**Notícia**
▼

Um bebê do sexo masculino, retirado da guarda da mãe por decisão da Justiça após denúncias de abusos sexuais envolvendo os irmãos, morreu na noite dessa quarta-feira (9) dentro de uma casa lar na capital.
Segundo informações da Polícia Civil, o Serviço de Atendimento Móvel de Urgência (Samu) foi acionado e descartou a possibilidade de morte natural. A Perícia e a Delegacia de Homicídios (DHPP) estiveram no local e investigam o caso.
De acordo com o boletim de ocorrência, a mãe da criança seria usuária de entorpecentes, e os quatro filhos estariam entre as vítimas de violência sexual. A Justiça determinou a retirada das crianças, destinando cada uma a abrigos diferentes, conforme a faixa etária.
O bebê havia sido internado em uma unidade de saúde e foi encaminhado à casa lar após receber alta hospitalar, no último dia 30 de junho. Menos de duas semanas depois, ele não resistiu aos ferimentos e morreu ainda no local. Os socorristas do Samu confirmaram lesões incompatíveis com uma morte natural.
A casa lar abriga atualmente 36 crianças sob proteção judicial. Após o falecimento, o imóvel foi isolado para o trabalho de perícia. A Polícia Civil aguarda o laudo oficial da Politec para confirmar a causa da morte e possíveis responsabilidades.

▲

**Enunciado**
Devolva, sem qualquer alteração, o trecho da notícia sobre a morte do bebê na casa lar que começa em "Segundo informações da" e prossegue até "a faixa etária.". Utilize apenas as informações contidas na notícia.

**Material extraído**

▼

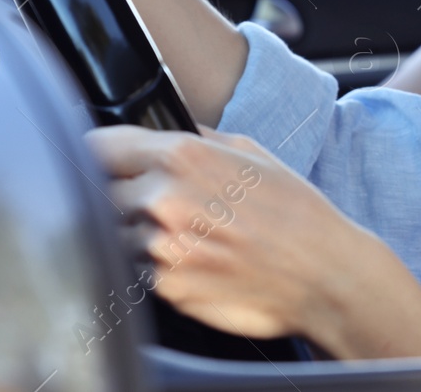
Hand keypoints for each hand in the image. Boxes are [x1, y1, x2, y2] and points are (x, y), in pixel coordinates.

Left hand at [86, 124, 420, 359]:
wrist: (323, 272)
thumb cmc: (295, 210)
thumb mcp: (253, 152)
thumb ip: (199, 138)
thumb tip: (163, 134)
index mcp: (183, 156)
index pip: (102, 146)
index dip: (97, 151)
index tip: (99, 159)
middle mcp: (165, 199)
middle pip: (103, 191)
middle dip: (124, 195)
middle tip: (161, 205)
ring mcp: (162, 247)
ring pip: (119, 234)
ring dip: (141, 234)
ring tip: (190, 237)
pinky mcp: (166, 288)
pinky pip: (139, 271)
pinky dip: (157, 267)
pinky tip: (196, 261)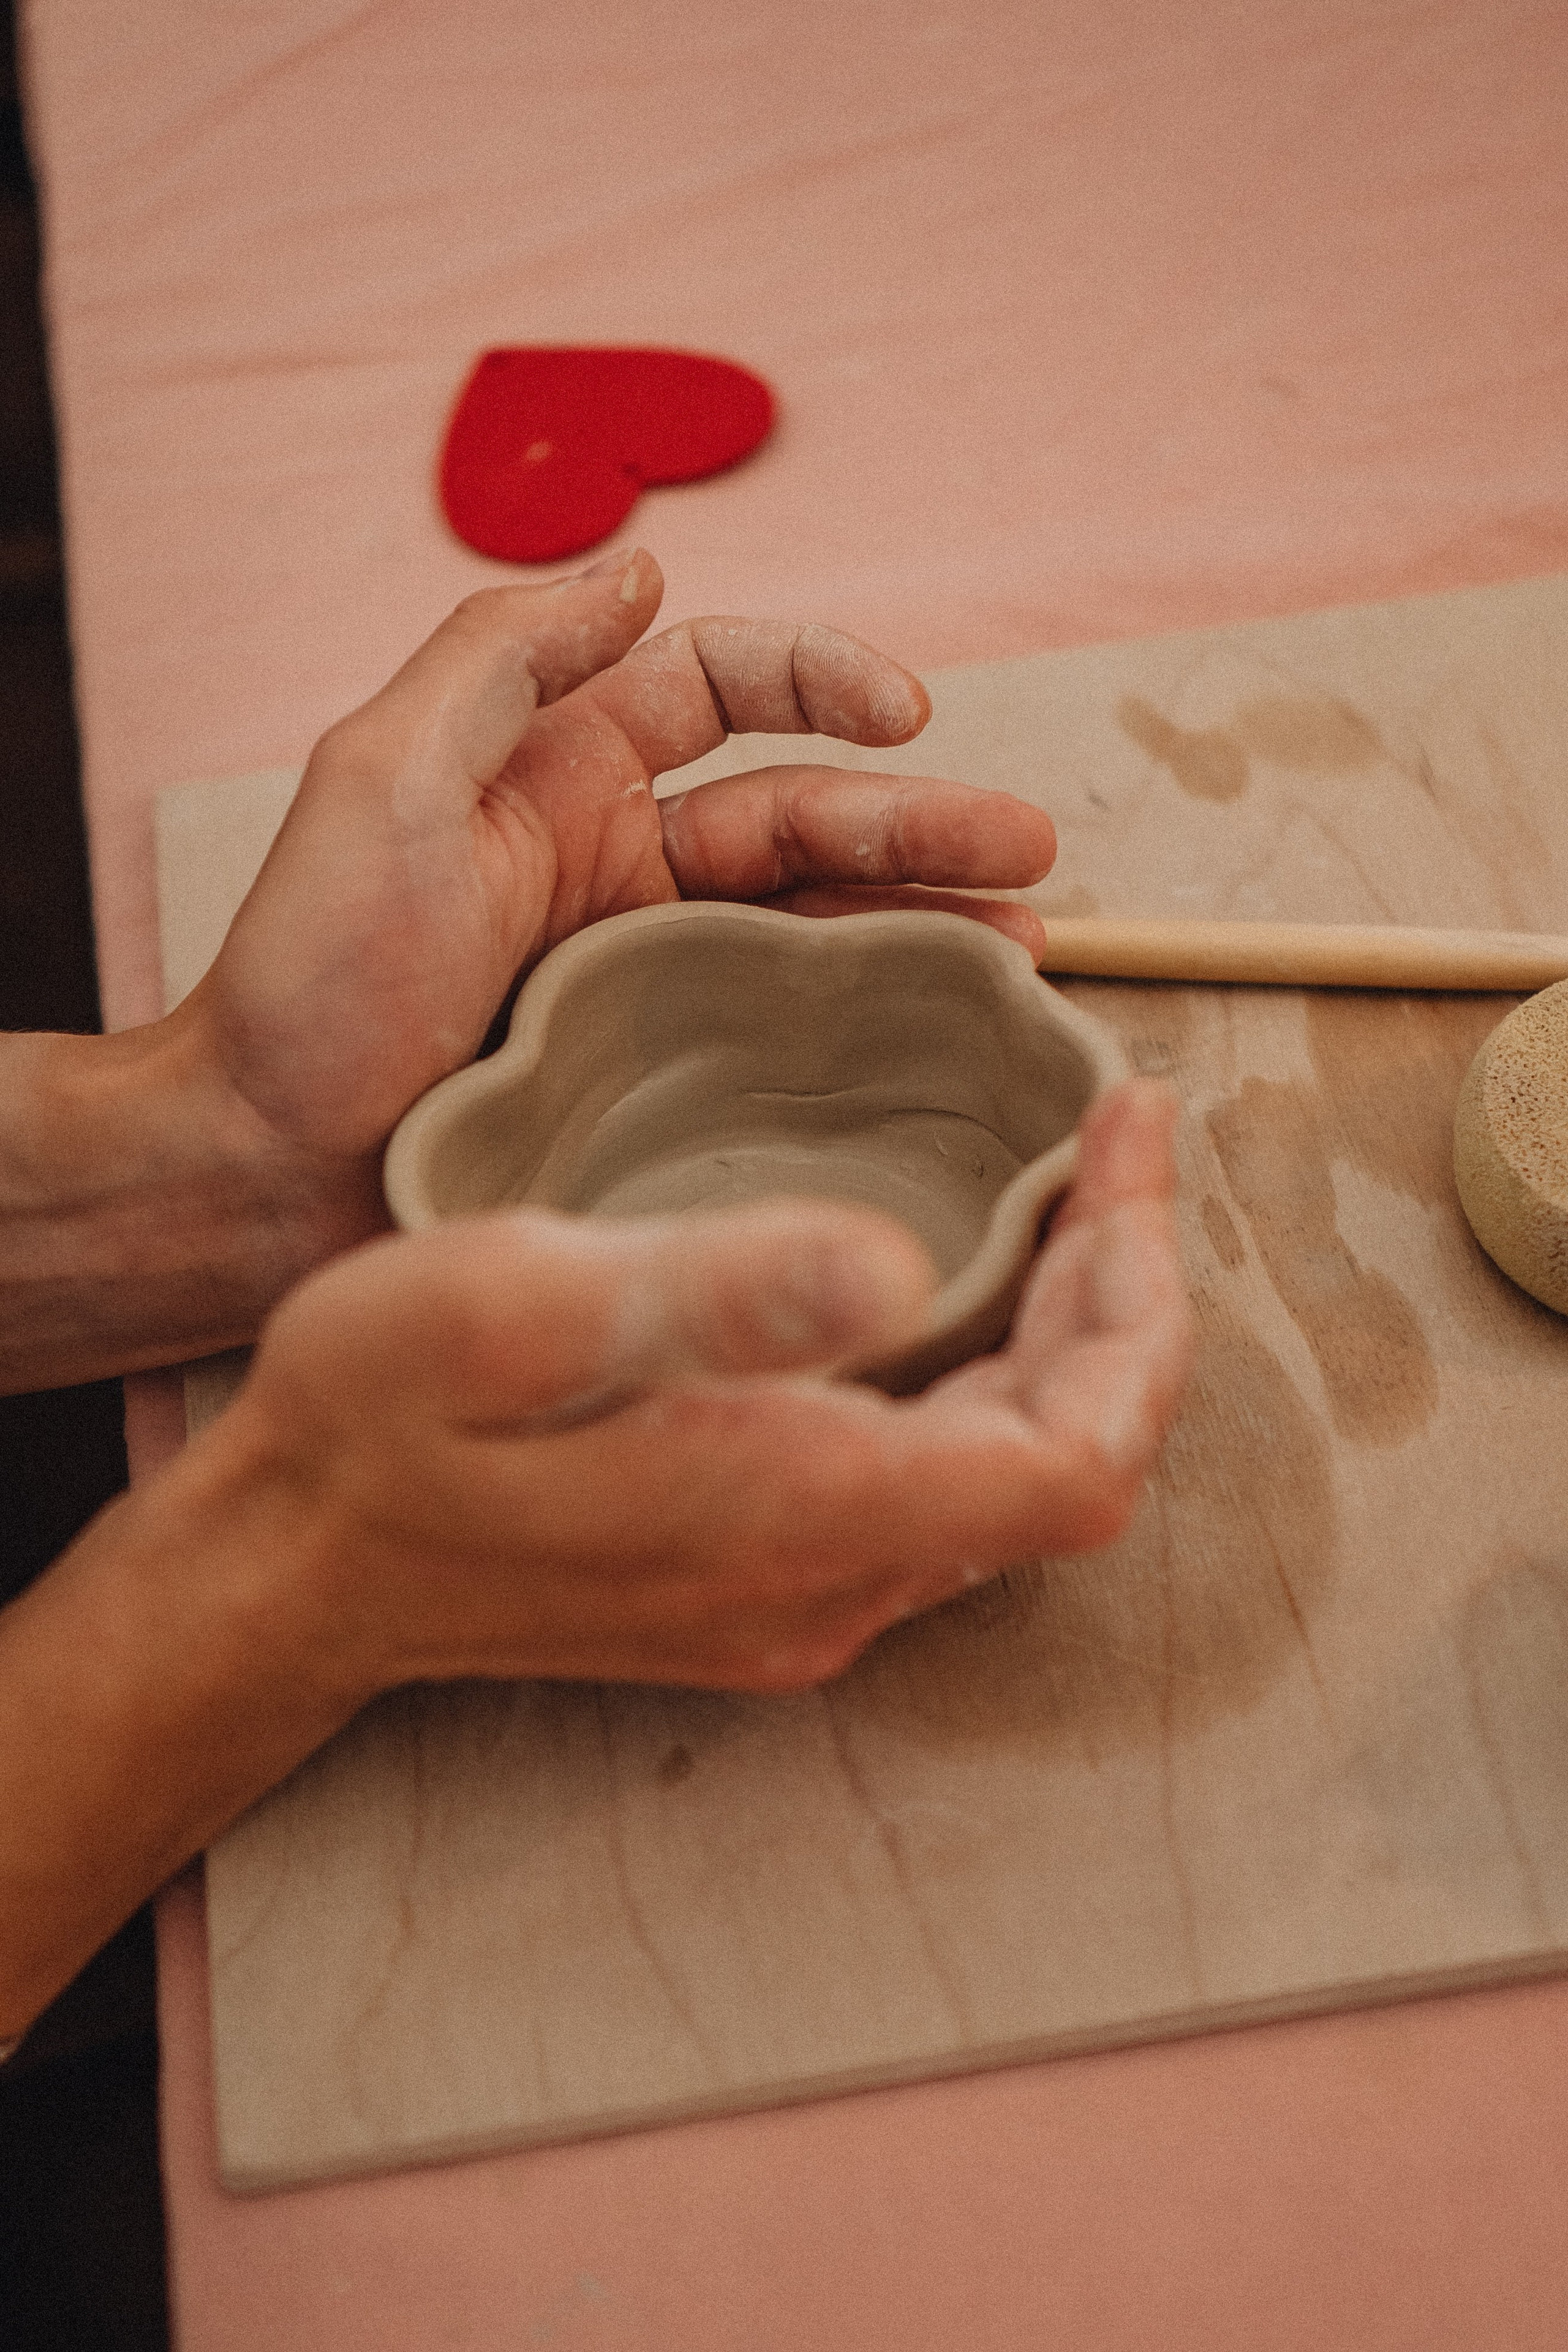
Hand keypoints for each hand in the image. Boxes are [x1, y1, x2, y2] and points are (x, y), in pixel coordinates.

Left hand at [192, 549, 1057, 1196]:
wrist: (256, 1176)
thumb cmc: (303, 986)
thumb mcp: (379, 780)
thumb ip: (499, 657)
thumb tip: (634, 565)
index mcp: (554, 773)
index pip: (715, 686)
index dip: (818, 676)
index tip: (905, 709)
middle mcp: (612, 863)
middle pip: (798, 812)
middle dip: (918, 818)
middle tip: (1029, 845)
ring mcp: (643, 975)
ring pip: (811, 922)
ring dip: (921, 918)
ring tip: (1026, 941)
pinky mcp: (658, 1078)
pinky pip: (785, 1030)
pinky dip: (868, 1020)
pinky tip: (944, 1026)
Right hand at [220, 1080, 1189, 1696]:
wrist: (290, 1565)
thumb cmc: (374, 1424)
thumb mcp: (510, 1307)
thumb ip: (707, 1291)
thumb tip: (895, 1261)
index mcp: (795, 1508)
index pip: (1079, 1450)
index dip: (1142, 1302)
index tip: (1128, 1147)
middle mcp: (831, 1582)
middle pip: (1075, 1459)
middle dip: (1123, 1295)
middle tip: (1112, 1144)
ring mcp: (806, 1595)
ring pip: (1018, 1474)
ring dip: (1069, 1334)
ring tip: (1067, 1193)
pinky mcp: (771, 1581)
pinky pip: (946, 1484)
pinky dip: (993, 1375)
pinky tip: (957, 1283)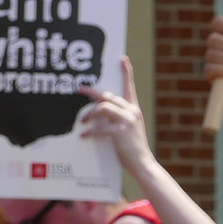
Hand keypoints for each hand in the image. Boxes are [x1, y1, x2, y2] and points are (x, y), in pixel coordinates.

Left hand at [78, 57, 151, 174]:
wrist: (142, 164)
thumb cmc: (131, 149)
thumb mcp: (126, 130)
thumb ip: (116, 119)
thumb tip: (99, 113)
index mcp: (133, 110)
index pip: (130, 86)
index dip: (126, 72)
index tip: (122, 59)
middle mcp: (132, 112)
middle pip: (108, 96)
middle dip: (92, 93)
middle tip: (79, 90)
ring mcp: (127, 120)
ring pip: (103, 108)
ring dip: (89, 114)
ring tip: (82, 121)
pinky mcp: (121, 131)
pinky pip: (100, 127)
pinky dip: (90, 132)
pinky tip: (84, 136)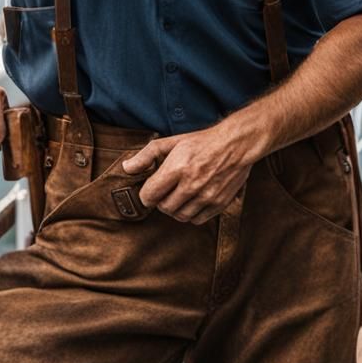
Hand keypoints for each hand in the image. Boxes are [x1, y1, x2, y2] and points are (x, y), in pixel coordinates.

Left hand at [121, 122, 255, 224]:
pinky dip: (190, 214)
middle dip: (160, 201)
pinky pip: (197, 220)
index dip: (146, 194)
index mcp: (177, 168)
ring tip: (177, 196)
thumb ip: (146, 155)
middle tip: (165, 191)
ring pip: (180, 216)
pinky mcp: (219, 203)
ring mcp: (207, 196)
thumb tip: (127, 168)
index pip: (150, 195)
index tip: (150, 189)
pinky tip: (191, 201)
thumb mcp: (171, 142)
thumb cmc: (200, 142)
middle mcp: (192, 184)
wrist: (235, 144)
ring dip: (174, 209)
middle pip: (164, 207)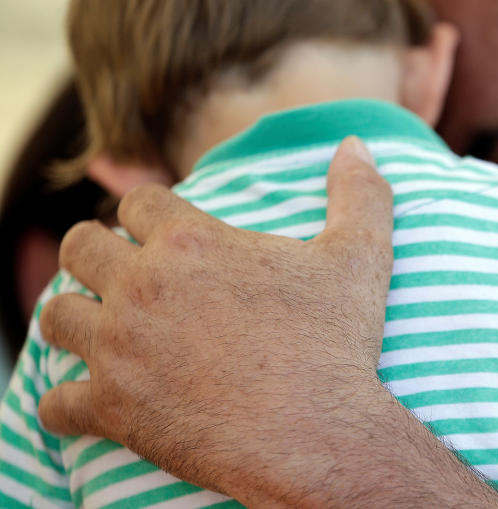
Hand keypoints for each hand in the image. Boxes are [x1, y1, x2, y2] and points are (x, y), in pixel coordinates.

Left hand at [38, 137, 396, 505]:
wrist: (318, 435)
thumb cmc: (336, 344)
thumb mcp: (360, 258)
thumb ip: (360, 193)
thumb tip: (357, 145)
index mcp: (192, 243)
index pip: (137, 202)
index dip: (147, 213)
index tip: (159, 232)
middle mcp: (143, 286)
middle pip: (79, 246)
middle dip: (95, 253)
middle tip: (123, 274)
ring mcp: (119, 349)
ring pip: (57, 316)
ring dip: (75, 317)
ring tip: (102, 328)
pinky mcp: (111, 408)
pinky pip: (55, 402)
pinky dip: (67, 401)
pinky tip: (91, 400)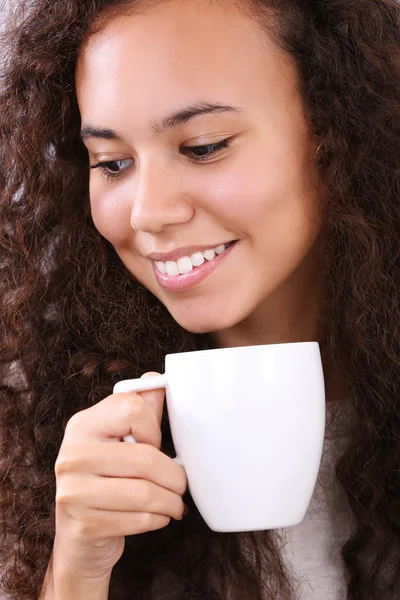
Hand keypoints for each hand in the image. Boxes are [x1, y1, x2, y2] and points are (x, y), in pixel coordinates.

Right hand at [52, 372, 187, 581]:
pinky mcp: (84, 525)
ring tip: (175, 502)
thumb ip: (138, 411)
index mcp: (82, 425)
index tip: (157, 443)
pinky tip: (158, 516)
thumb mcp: (117, 440)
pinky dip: (159, 519)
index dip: (154, 427)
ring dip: (171, 501)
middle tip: (181, 483)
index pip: (130, 409)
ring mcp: (74, 492)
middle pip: (145, 458)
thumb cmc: (105, 479)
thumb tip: (156, 381)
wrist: (78, 535)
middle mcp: (72, 455)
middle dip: (175, 476)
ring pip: (146, 493)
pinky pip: (139, 520)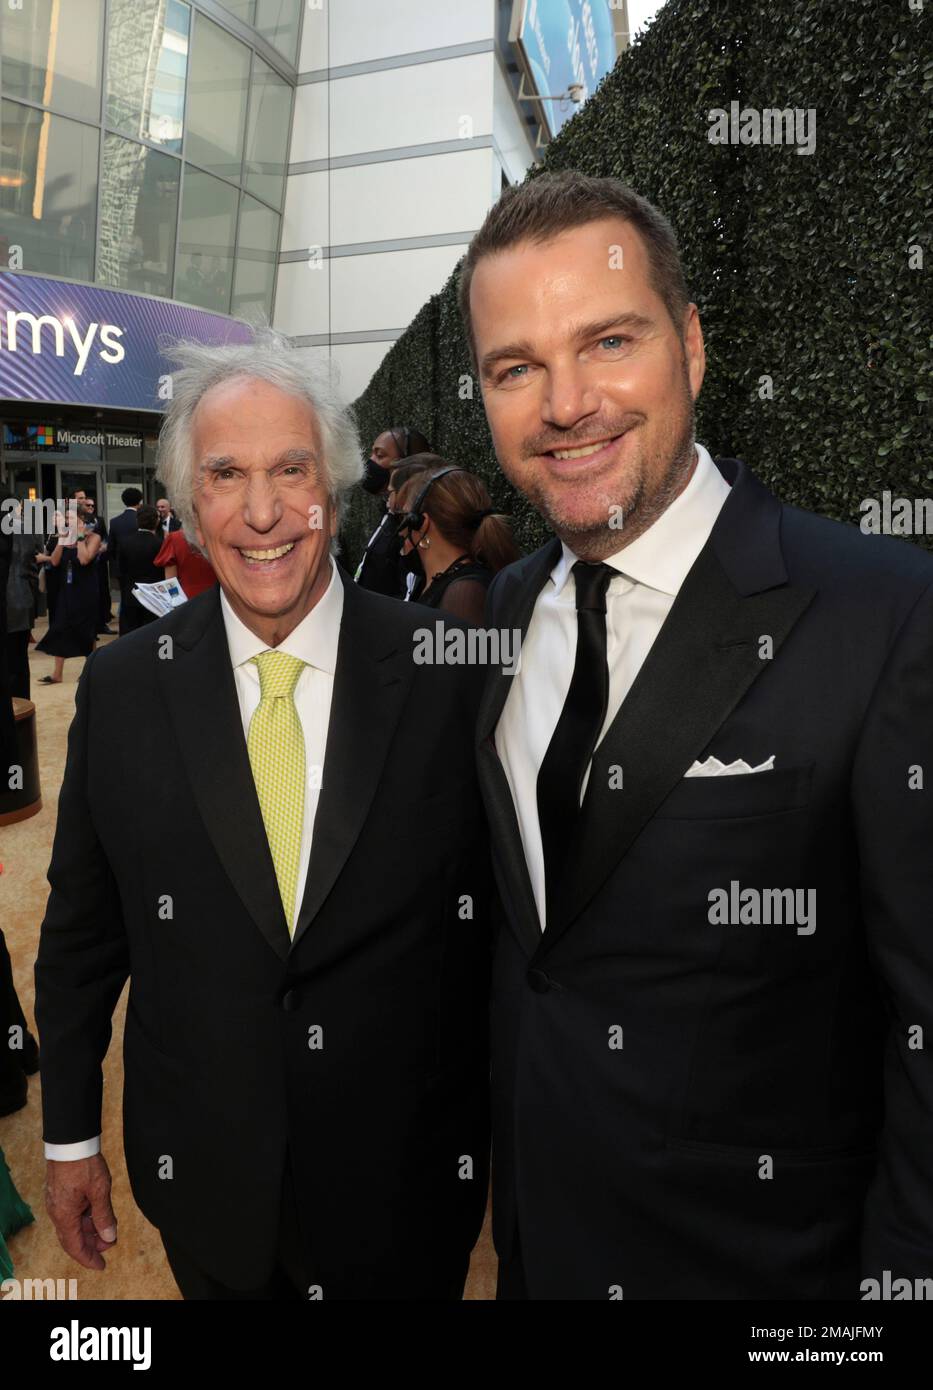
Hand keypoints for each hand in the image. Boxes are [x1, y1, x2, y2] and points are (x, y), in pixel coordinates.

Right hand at [45, 1154, 117, 1269]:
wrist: (71, 1141)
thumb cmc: (83, 1164)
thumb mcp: (100, 1191)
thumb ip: (104, 1216)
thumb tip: (109, 1237)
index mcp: (64, 1216)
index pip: (75, 1247)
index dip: (89, 1258)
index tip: (101, 1266)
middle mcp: (58, 1212)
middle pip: (73, 1237)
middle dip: (92, 1244)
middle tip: (110, 1244)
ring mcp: (58, 1202)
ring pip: (74, 1224)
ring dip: (90, 1230)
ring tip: (108, 1229)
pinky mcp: (61, 1193)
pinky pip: (73, 1213)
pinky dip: (86, 1217)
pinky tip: (99, 1214)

▲

**Resolução**
Segundo informações da Polícia Civil, o Serviço de Atendimento Móvel de Urgência (Samu) foi acionado e descartou a possibilidade de morte natural. A Perícia e a Delegacia de Homicídios (DHPP) estiveram no local e investigam o caso.
De acordo com o boletim de ocorrência, a mãe da criança seria usuária de entorpecentes, e os quatro filhos estariam entre as vítimas de violência sexual. A Justiça determinou a retirada das crianças, destinando cada uma a abrigos diferentes, conforme a faixa etária.